Three Months of Occupy: A Movement in Photos
These pictures from around the country capture the rapid evolution of a grassroots uprising.
Mackenzie McCluer
Long before mainstream media outlets demanded a coherent message from Occupy Wall Street, the movement’s organizers were demanding it from themselves. When Adbusters, a Canadian anti-corporate magazine, first proposed the protests on July 13, 2011, they drew inspiration from the Egyptian revolutionaries’ simple message: oust Mubarak.
“Following this model, what is our equally uncomplicated demand?” they wrote in the seminal post – before backing off two days before the occupation was set to begin, on September 15. “What if, try as we might, we just can’t come up with only one demand?” Adbusters asked.
Those words seem eerily prescient now, as the movement marks its three-month anniversary. One demand never crystallized above all others, and Occupy Wall Street (and the various occupations it inspired) became notorious for having a message that was “vague” (The Washington Post), “impossible to decipher” (The New York Times), even “schizophrenic” (The Boston Globe).
It’s not hard to discern the movement’s major themes while looking through photographs from Occupy Wall Street and its offshoots around the country, however. Critiquing corporate influence in politics clearly outranks environmentalist concerns on the list of Occupy protesters’ priorities, for example.

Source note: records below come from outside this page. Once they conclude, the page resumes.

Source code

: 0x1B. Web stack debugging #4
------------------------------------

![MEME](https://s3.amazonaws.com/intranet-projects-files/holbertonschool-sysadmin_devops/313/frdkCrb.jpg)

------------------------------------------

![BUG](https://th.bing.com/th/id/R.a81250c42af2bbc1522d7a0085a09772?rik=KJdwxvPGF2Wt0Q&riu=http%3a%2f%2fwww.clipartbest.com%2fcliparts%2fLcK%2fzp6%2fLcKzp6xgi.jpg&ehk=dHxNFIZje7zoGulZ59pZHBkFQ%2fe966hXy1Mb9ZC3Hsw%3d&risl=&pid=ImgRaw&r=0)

But there’s more in these photographs – all gleaned from Flickr users – than signs and slogans: The anger and enthusiasm for change that animates protesters is unmistakeable. Viewed together, the photos from Occupy Wall Street, Occupy Chicago, Occupy Oakland and Occupy DC – which can be sorted by city, date or theme – give a sense of the multifaceted scope of a movement that is, by any standard, still young and finding its voice(s).